C’est au nom de cette proximité
sentimentale que je veux témoigner ici à la demande Bernadette, et raconter mon
parcours de vie.
Né et élevé au Mali dans la
capitale Bamako, je suis arrivé aux Pays-Bas. J’étais sans emploi, sans
situation et désemparé dans ce monde nouveau et si différent de chez moi.
C’était pour moi un saut dans l’inconnu sans parachute.
A mon arrivée aux Pays-Bas au mois
de février en plein hiver et je ressentais particulièrement ce temps glacial.

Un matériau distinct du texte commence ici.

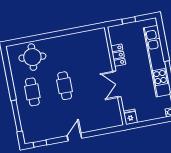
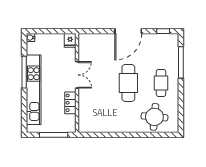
window: (129, 20) -> (54, 135), width x2.17
cafe table: (65, 86) -> (128, 83), width x1.37, depth x1.35
door: (74, 137) -> (128, 31), width x1.88

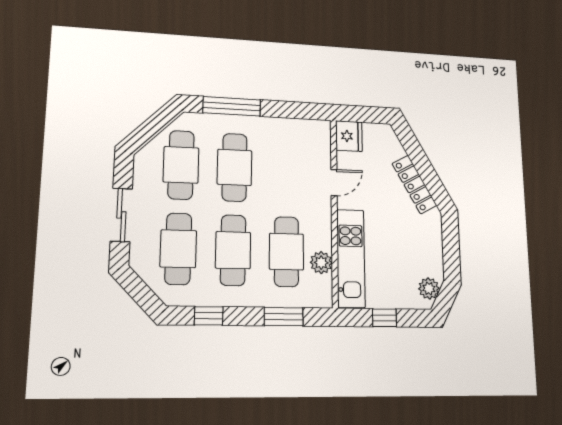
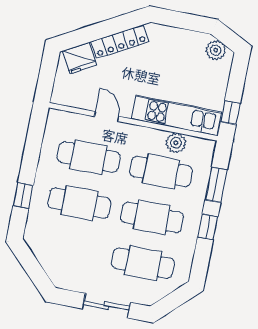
window: (232, 106) -> (23, 195), width x0.46
fridge: (349, 136) -> (80, 58), moved, turned 151
cafe table: (181, 165) -> (88, 157), moved
window: (209, 316) -> (208, 227), moved
window: (385, 318) -> (230, 113), moved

J’étais tellement frigorifié, j’était étonné de voir sortir de ma bouche quand
je l’ouvrais comme un nuage. Ceci augmentait mon désarroi à tel point que je me
demandais si j’avais fait le bon choix en venant ici.
Au départ c’était
très difficile, mon rêve d’être riche rapidement dans un pays riche et de
retourner ensuite au Mali s’éloignait déjà peu à peu. Je m’aperçois vite que ça
ne se passe pas comme ça, que l’eldorado que j’avais plein la tête devait faire
place à un désenchantement.
Peu de temps
après, l’idée m’est venue de chercher à
gagner ma vie en vendant des objets d’art africain. Au début cela
marchait assez bien. J’envoyais une partie des bénéfices au Mali si possible.

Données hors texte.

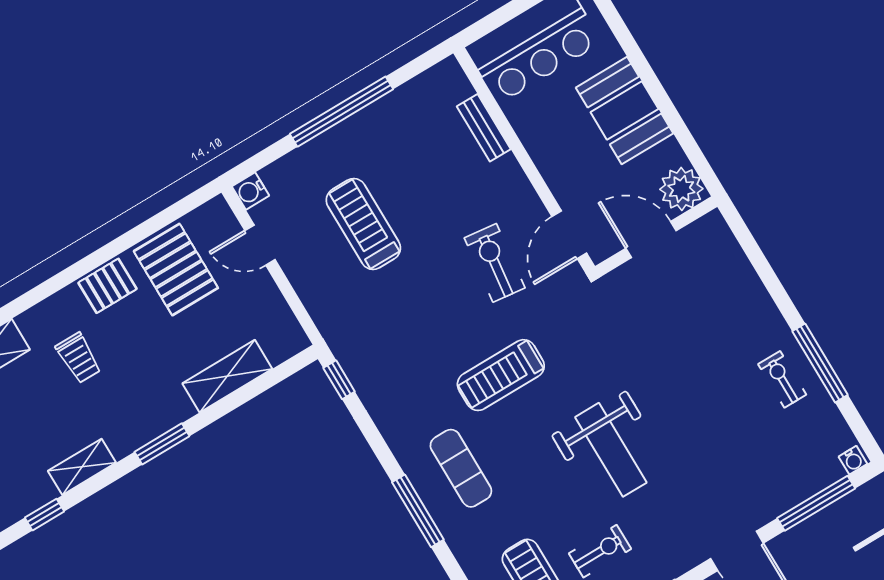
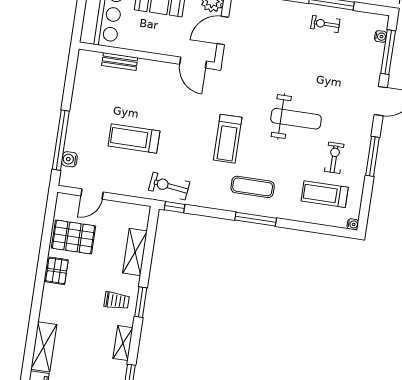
window: (342, 112) -> (61, 140), moved
water cooler: (250, 191) -> (69, 159), moved, turned 90
treadmill: (363, 224) -> (134, 138), moved
exercise bike: (495, 263) -> (169, 186), moved
trolley: (78, 358) -> (117, 301), moved
water cooler: (853, 460) -> (381, 36), moved

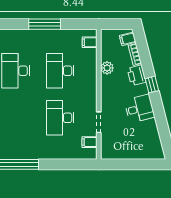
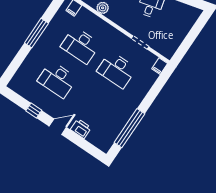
filing cabinet: (90, 142) -> (160, 66), moved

Mais c’était si difficile que j’ai réalisé que je ne pouvais pas devenir riche
facilement. Au milieu d’autres compatriotes je vivais presque comme au Mali. Je
sirotais le thé à la malienne avec d’autres. J’ai gardé aussi les enfants des
autres, et je rendais de menus services, des courses souvent. Poli et discipliné
j’étais disponible pour les autres comme on nous apprend au Mali à respecter et
obéir aux personnes plus âgées.
Au bout d’un an le bonheur
devait me sourire avec la rencontre de Joke. Elle me prenait par le bras et
m’apportait chaleur et réconfort. Elle est toujours aussi sublime !

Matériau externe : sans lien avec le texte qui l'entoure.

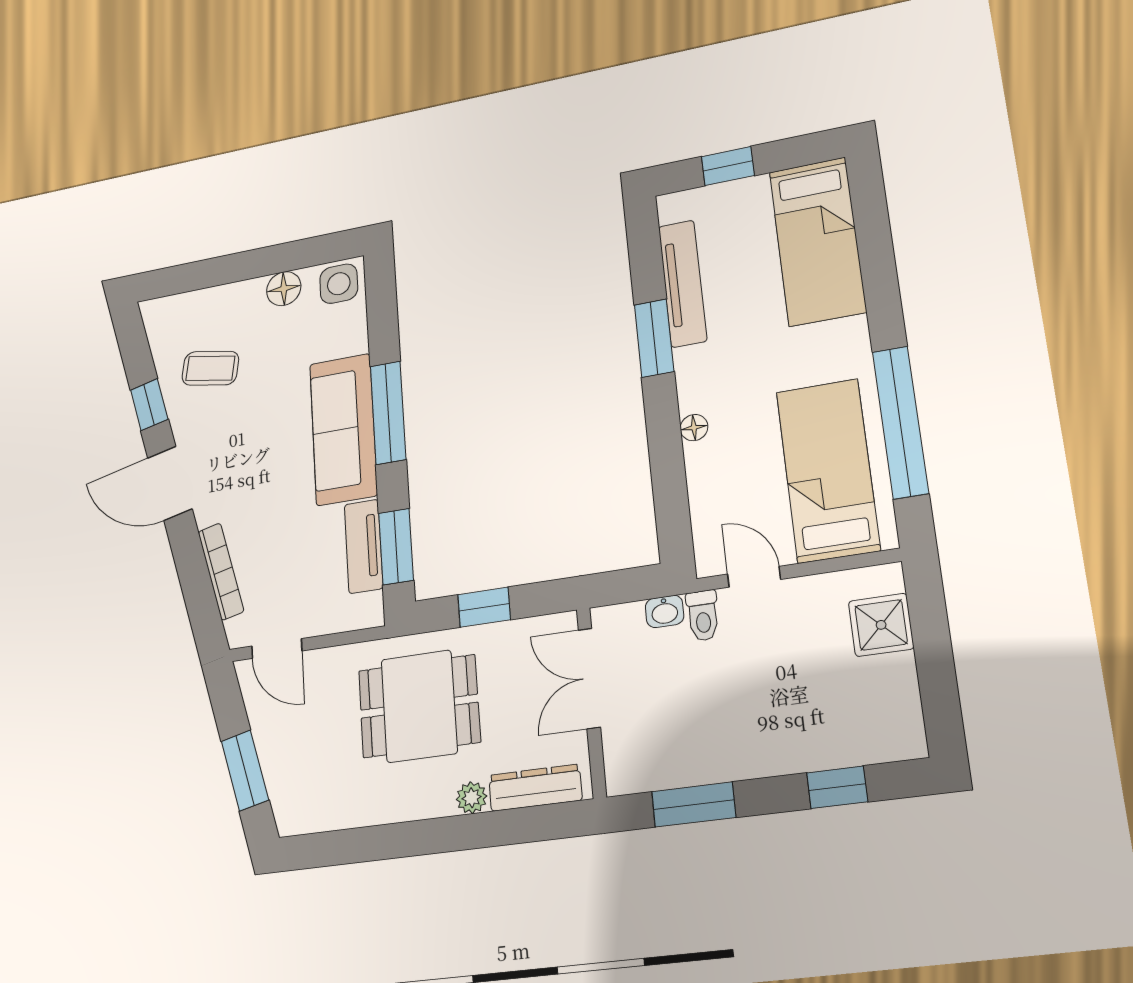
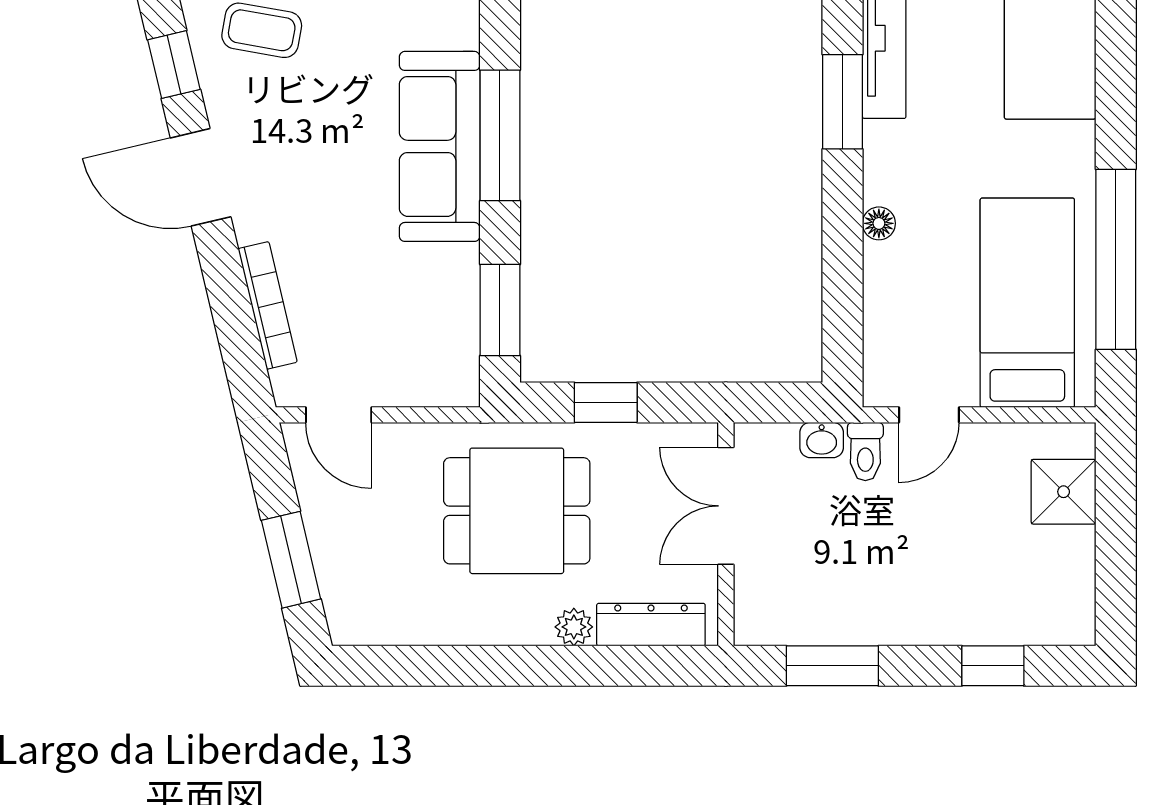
tv unit: (364, 546) -> (458, 303), removed
door: (754, 577) -> (929, 415), swing flipped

Grace à Joke qui est devenue mon
épouse, j’ai reçu un permis de séjour aux Pays-Bas. J’avais ainsi le droit de
travailler et de me former.
Depuis 12 ans je travaille dans un
hôpital au département de facilité ( ?).Nous avons eu deux charmants fils.Quand
je regarde ma vie maintenant j’observe avec bonheur beaucoup de choses, mais
également certaines pratiques avec lesquelles j’ai du mal encore.Par exemple je
n’aime pas fixer un rendez-vous très précis, je
n’ai pas pu aimer la ratatouille, je ne me fais pas à mes anniversaires avec
cadeaux, mais je sais que cela fait partie de la vie en société d’ici.
Je me suis obligé à tout partager
avec ma femme. Au Mali les femmes et les hommes vivent séparément, les hommes
peuvent se retrouver souvent entre eux.En vivant depuis 17 ans en
Hollande, je finis par penser comme les hollandais.Aussi, je trouve maintenant
pesant la pression familiale malienne. Je trouve irritant lorsque ma mère tente
de m’oblige à faire ce que je ne veux pas. Je vis actuellement à la croisée des
chemins ; les deux cultures malienne et néerlandaise souvent
contradictoires.Chaque fois je dois réfléchir et faire la synthèse avant de
prendre une option.Mais je suis dire que je suis heureux de vivre la liberté que
j’ai ici.Je suis libre, personne ne cherche à me guider ou à contrôler mes
actes, je ne rend compte qu’à ma femme et
mes enfants.
Je suis content de
pouvoir soutenir ma famille au Mali et je suis heureux avec ma famille ici. A
côté de cela j’aime beaucoup prendre faire et prendre du thé à la malienne avec
mes amis et compatriotes ici à Amsterdam, échanger et regarder le télé malienne.Mon rêve comme toujours c’est de
ramasser un million dans la rue.Je suis venu aux Pays-Bas pour de trouver de
l’argent, si j’en trouve beaucoup j’en serai très heureux. Mais je suis aussi
heureux avec ma famille et je m’amuser bien avec mes proches.Faire connaître mon
histoire personnelle et être compris des gens cela me fait plaisir, c’est aussi
pour ça que j’aime Cees et Bernadette qui me connaissent et me comprennent si
bien.
J’espère que le
livre sera un grand succès et aura beaucoup de lecteurs.Il ne reste plus qu’à le
traduire en français afin que le public malien aussi après le public hollandais
puisse le lire avec j’en suis sûr énormément de plaisir et d’intérêt.